WHAT YOU WILL DO: Rewrite the text of all the items below as a single numbered list with one line per entry, skipping any blank lines. Leave the pictures out of the answer.

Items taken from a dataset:
*** Block opens ***

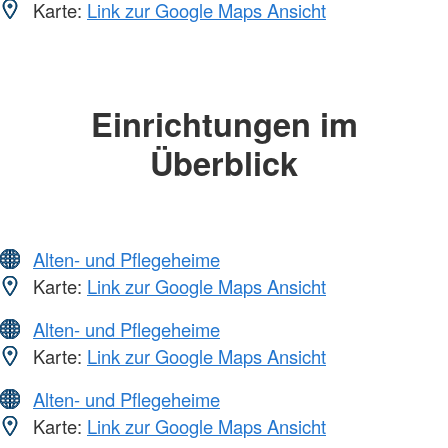
Karte:
Link zur Google Maps Ansicht
Einrichtungen im
Überblick
Alten- und Pflegeheime
Karte:
Link zur Google Maps Ansicht
Alten- und Pflegeheime
Karte:
Link zur Google Maps Ansicht
Alten- und Pflegeheime
Karte:
Link zur Google Maps Ansicht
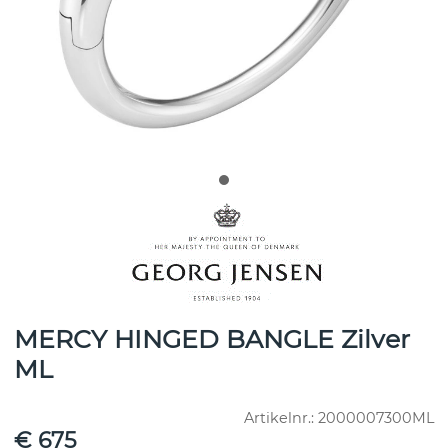
MERCY HINGED BANGLE Zilver
ML
Artikelnr.:
2000007300ML
€ 675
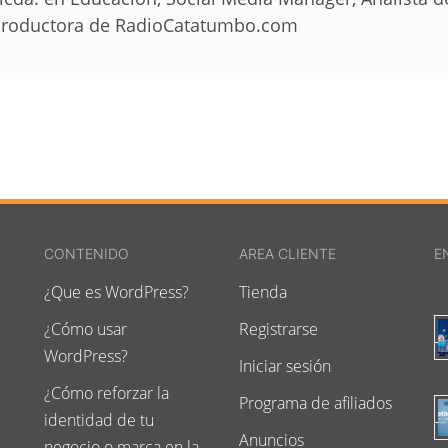
roductora de RadioCatatumbo.com
CONTENIDO
AREA CLIENTE
E
¿Que es WordPress?
Tienda
¿Cómo usar
Registrarse
WordPress?
Iniciar sesión
¿Cómo reforzar la
Programa de afiliados
identidad de tu
Anuncios
negocio o marca en la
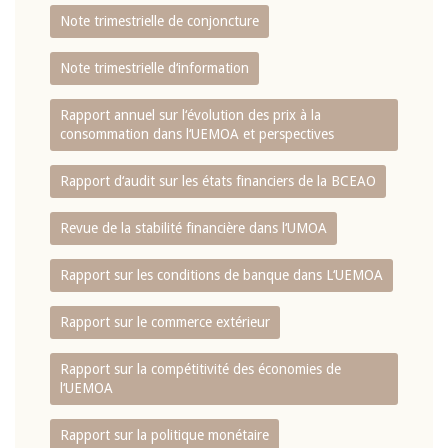
Note trimestrielle de conjoncture
Note trimestrielle d‘information
Rapport annuel sur l‘évolution des prix à la
consommation dans l‘UEMOA et perspectives
Rapport d‘audit sur les états financiers de la BCEAO
Revue de la stabilité financière dans l‘UMOA
Rapport sur les conditions de banque dans L‘UEMOA
Rapport sur le commerce extérieur
Rapport sur la compétitivité des économies de
l‘UEMOA
Rapport sur la politique monétaire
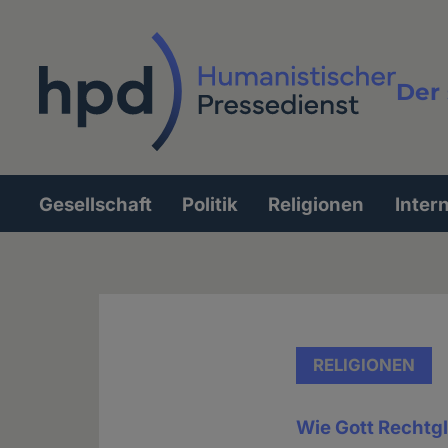
Direkt
zum
Inhalt
Der 
Vollt
Gesellschaft
Politik
Religionen
Inter
Hauptnavigation
RELIGIONEN
Wie Gott Rechtgl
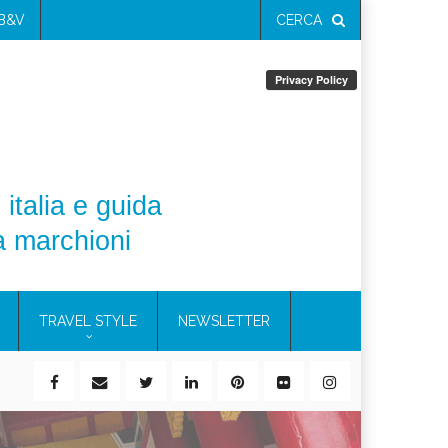
 B&V
CERCA
 italia e guida
a marchioni
TRAVEL STYLE
NEWSLETTER
il 21%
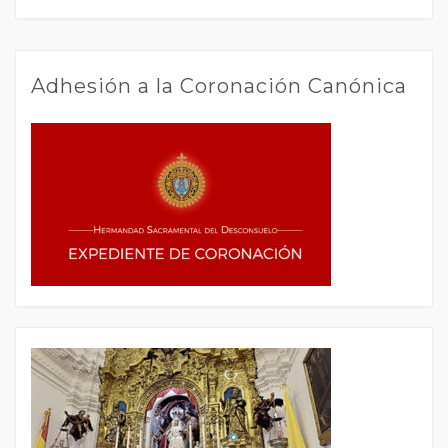
Adhesión a la Coronación Canónica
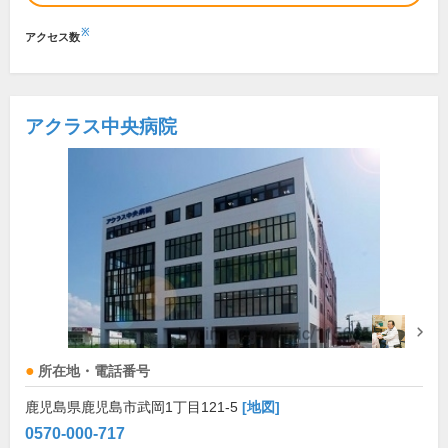
※
アクセス数
アクラス中央病院
所在地・電話番号
鹿児島県鹿児島市武岡1丁目121-5
[地図]
0570-000-717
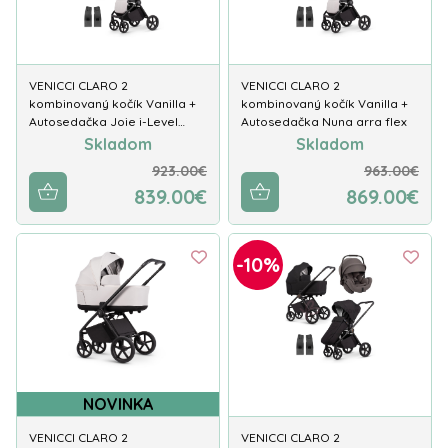
VENICCI CLARO 2
VENICCI CLARO 2
kombinovaný kočík Vanilla +
kombinovaný kočík Vanilla +
Autosedačka Joie i-Level…
Autosedačka Nuna arra flex
Skladom
Skladom
923.00€
963.00€
839.00€
869.00€
-10%
NOVINKA
VENICCI CLARO 2
VENICCI CLARO 2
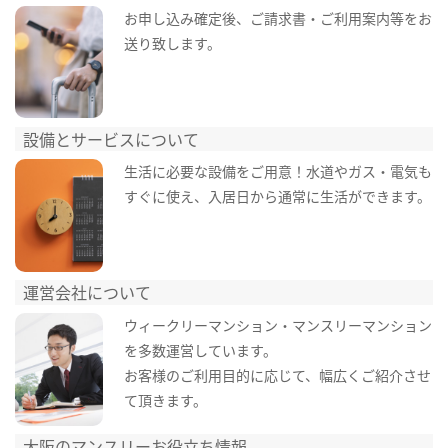
お申し込み確定後、ご請求書・ご利用案内等をお
送り致します。
設備とサービスについて
生活に必要な設備をご用意！水道やガス・電気も
すぐに使え、入居日から通常に生活ができます。
運営会社について
ウィークリーマンション・マンスリーマンション
を多数運営しています。
お客様のご利用目的に応じて、幅広くご紹介させ
て頂きます。
大阪のマンスリーお役立ち情報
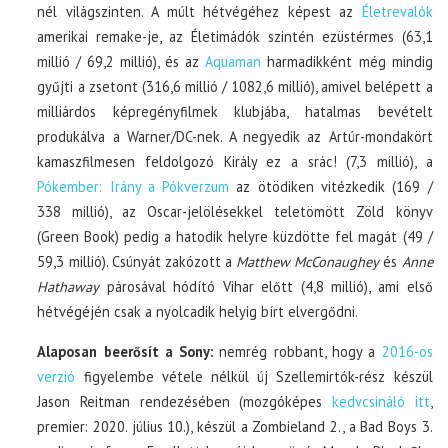
nél világszinten. A múlt hétvégéhez képest az
Életrevalók
amerikai remake-je, az Életimádók szintén ezüstérmes (63,1
millió / 69,2 millió), és az
Aquaman
harmadikként még mindig
gyűjti a zsetont (316,6 millió / 1082,6 millió), amivel belépett a
milliárdos képregényfilmek klubjába, hatalmas bevételt
produkálva a Warner/DC-nek. A negyedik az Artúr-mondakört
kamaszfilmesen feldolgozó Király ez a srác! (7,3 millió), a
Pókember: Irány a Pókverzum
az ötödiken vitézkedik (169 /
338 millió), az Oscar-jelölésekkel teletömött Zöld könyv
(Green Book) pedig a hatodik helyre küzdötte fel magát (49 /
59,3 millió). Csúnyát zakózott a
Matthew McConaughey
és
Anne
Hathaway
párosával hódító Vihar előtt (4,8 millió), ami első
hétvégéjén csak a nyolcadik helyig bírt elvergődni.
Alaposan beerősít a Sony:
nemrég robbant, hogy a
2016-os
verzió
figyelembe vétele nélkül új Szellemirtók-rész készül
Jason Reitman rendezésében (mozgóképes
kedvcsináló itt
,
premier: 2020. július 10.), készül a Zombieland 2., a Bad Boys 3.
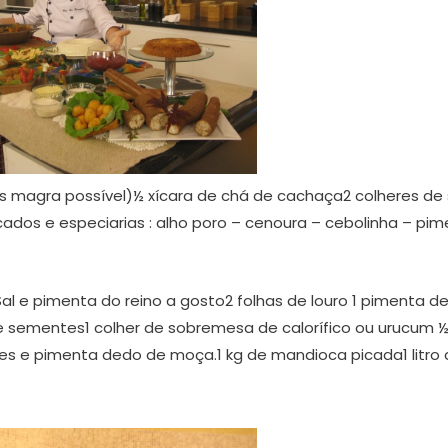
is magra possível)½ xícara de chá de cachaça2 colheres de
picados e especiarias : alho poro – cenoura – cebolinha – pi
al e pimenta do reino a gosto2 folhas de louro 1 pimenta d
ementes1 colher de sobremesa de calorífico ou urucum 
des e pimenta dedo de moça.1 kg de mandioca picada1 litro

*** Block closes ***

RESULT:
1. Karte:
2. Link zur Google Maps Ansicht
3. Einrichtungen im
4. Überblick
5. Alten- und Pflegeheime
6. Karte:
7. Link zur Google Maps Ansicht
8. Alten- und Pflegeheime
9. Karte:
10. Link zur Google Maps Ansicht
11. Alten- und Pflegeheime
12. Karte:
13. Link zur Google Maps Ansicht
14. MERCY HINGED BANGLE Zilver
15. ML
16. Artikelnr.:
17. 2000007300ML
18. € 675
19. roductora de RadioCatatumbo.com
20. CONTENIDO
21. AREA CLIENTE
22. E
23. ¿Que es WordPress?
24. Tienda
25. ¿Cómo usar
26. Registrarse
27. WordPress?
28. Iniciar sesión
29. ¿Cómo reforzar la
30. Programa de afiliados
31. identidad de tu
32. Anuncios
33. negocio o marca en la
34. Note trimestrielle de conjoncture
35. Note trimestrielle d‘information
36. Rapport annuel sur l‘évolution des prix à la
37. consommation dans l‘UEMOA et perspectives
38. Rapport d‘audit sur les états financiers de la BCEAO
39. Revue de la stabilité financière dans l‘UMOA
40. Rapport sur les conditions de banque dans L‘UEMOA
41. Rapport sur le commerce extérieur
42. Rapport sur la compétitivité des économies de
43. l‘UEMOA
44. Rapport sur la politique monétaire
45. Direkt
46. zum
47. Inhalt
48. Der 
49. Vollt
50. Gesellschaft
51. Politik
52. Religionen
53. Inter
54. Hauptnavigation
55. RELIGIONEN
56. Wie Gott Rechtgl
57.  B&V
58. CERCA
59.  italia e guida
60. a marchioni
61. TRAVEL STYLE
62. NEWSLETTER
63. il 21%
64. Adhesión a la Coronación Canónica
65. ※
66. アクセス数
67. アクラス中央病院
68. 所在地・電話番号
69. 鹿児島県鹿児島市武岡1丁目121-5
70. [地図]
71. 0570-000-717
72. VENICCI CLARO 2
73. VENICCI CLARO 2
74. kombinovaný kočík Vanilla +
75. kombinovaný kočík Vanilla +
76. Autosedačka Joie i-Level…
77. Autosedačka Nuna arra flex
78. Skladom
79. Skladom
80. 923.00€
81. 963.00€
82. 839.00€
83. 869.00€
84. -10%
85. NOVINKA
86. VENICCI CLARO 2
87. VENICCI CLARO 2
88. お申し込み確定後、ご請求書・ご利用案内等をお
89. 送り致します。
90. 設備とサービスについて
91. 生活に必要な設備をご用意！水道やガス・電気も
92. すぐに使え、入居日から通常に生活ができます。
93. 運営会社について
94. ウィークリーマンション・マンスリーマンション
95. を多数運営しています。
96. お客様のご利用目的に応じて、幅広くご紹介させ
97. て頂きます。
98. 大阪のマンスリーお役立ち情報
99. nél világszinten. A múlt hétvégéhez képest az
100. Életrevalók
101. amerikai remake-je, az Életimádók szintén ezüstérmes (63,1
102. millió / 69,2 millió), és az
103. Aquaman
104. harmadikként még mindig
105. gyűjti a zsetont (316,6 millió / 1082,6 millió), amivel belépett a
106. milliárdos képregényfilmek klubjába, hatalmas bevételt
107. produkálva a Warner/DC-nek. A negyedik az Artúr-mondakört
108. kamaszfilmesen feldolgozó Király ez a srác! (7,3 millió), a
109. Pókember: Irány a Pókverzum
110. az ötödiken vitézkedik (169 /
111. 338 millió), az Oscar-jelölésekkel teletömött Zöld könyv
112. (Green Book) pedig a hatodik helyre küzdötte fel magát (49 /
113. 59,3 millió). Csúnyát zakózott a
114. Matthew McConaughey
115. és
116. Anne
117. Hathaway
118. párosával hódító Vihar előtt (4,8 millió), ami első
119. hétvégéjén csak a nyolcadik helyig bírt elvergődni.
120. Alaposan beerősít a Sony:
121. nemrég robbant, hogy a
122. 2016-os
123. verzió
124. figyelembe vétele nélkül új Szellemirtók-rész készül
125. Jason Reitman rendezésében (mozgóképes
126. kedvcsináló itt
127. ,
128. premier: 2020. július 10.), készül a Zombieland 2., a Bad Boys 3.
129. is magra possível)½ xícara de chá de cachaça2 colheres de
130. picados e especiarias : alho poro – cenoura – cebolinha – pi
131. al e pimenta do reino a gosto2 folhas de louro 1 pimenta d
132. ementes1 colher de sobremesa de calorífico ou urucum 
133. des e pimenta dedo de moça.1 kg de mandioca picada1 litro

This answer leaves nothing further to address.